The biggest issues appear to come on standard downs, which are anything other than:

  • second down with 8 or more yards to go
  • third or fourth down with 5 or more yards to go

Overall, the Wildcats rank 95th nationally on standard downs. They've been stuck right around there all season, and in the new opponent-adjusted ratings, not much has changed. Perhaps the biggest reason for this is that NU is just running the wrong kinds of plays. Take a look at the chart.

Rushing S&P Rank Passing S&P Rank Standard Downs Rush % Rank
64 101 87

Despite being considerably better at running the ball than passing the ball — the gap is even wider since Justin Jackson started getting more carries — Northwestern still runs the ball far less than most of its peers on standard downs.

That makes absolutely no sense, and it makes even less sense when you consider that the Wildcats' pass plays aren't ever likely to be that much more successful than a run play. NU averages just 5.8 yards per passing attempt and perhaps an even worse 10.2 yards per completion. While it would make sense to pass more on standard downs if those passes had a lot of upside, the coaching staff, for better or worse, isn't going to allow call plays like that.

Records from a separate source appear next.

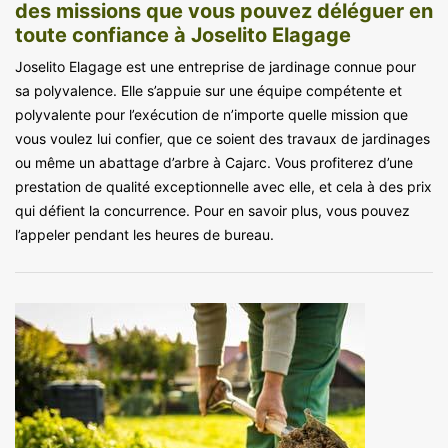
des missions que vous pouvez déléguer en
toute confiance à Joselito Elagage
Joselito Elagage est une entreprise de jardinage connue pour
sa polyvalence. Elle s’appuie sur une équipe compétente et
polyvalente pour l’exécution de n’importe quelle mission que
vous voulez lui confier, que ce soient des travaux de jardinages
ou même un abattage d’arbre à Cajarc. Vous profiterez d’une
prestation de qualité exceptionnelle avec elle, et cela à des prix
qui défient la concurrence. Pour en savoir plus, vous pouvez
l’appeler pendant les heures de bureau.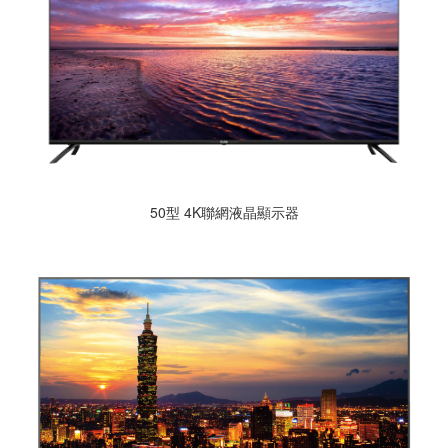
50型 4K聯網液晶顯示器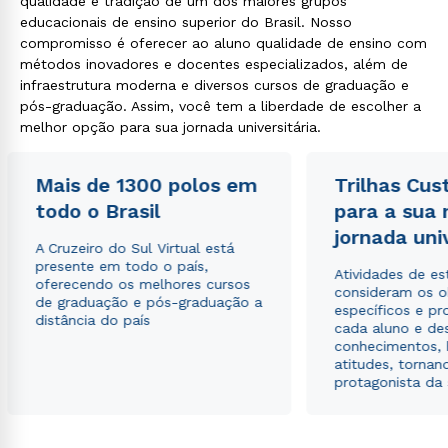
qualidade e tradição de um dos maiores grupos
educacionais de ensino superior do Brasil. Nosso
compromisso é oferecer ao aluno qualidade de ensino com
métodos inovadores e docentes especializados, além de
infraestrutura moderna e diversos cursos de graduação e
pós-graduação. Assim, você tem a liberdade de escolher a
melhor opção para sua jornada universitária.
Rápido e fácil
WhatsApp
Mais de 1300 polos em
Trilhas Cus
ou
todo o Brasil
para a sua
jornada uni
A Cruzeiro do Sul Virtual está
presente em todo o país,
Atividades de e
oferecendo os melhores cursos
consideram os o
de graduação e pós-graduação a
específicos e pro
distância do país
cada aluno e de
conhecimentos, 
Estou de acordo com a
Política de Privacidade.
e
atitudes, tornan
autorizo que meus dados sejam utilizados para o
protagonista da
envio de conteúdos da Cruzeiro do Sul.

Moreover, a closer look at the split stats shows that Trevor Siemian is averaging just 5.04 yards per attempt inside the opponent's 40 yard line, while Justin Jackson averages 4.2 yards per carry in that same area. On first downs (always standard downs), Siemian averages just 5.76 yards per attempt, while Jackson averages 5.15 yards per rush.

If Northwestern wants to have more success on standard downs, the Wildcats are either going to have to open up the passing game a little bit more or give Jackson even more carries. With the former seemingly out of the question, the latter might put this team in a little bit better position to win.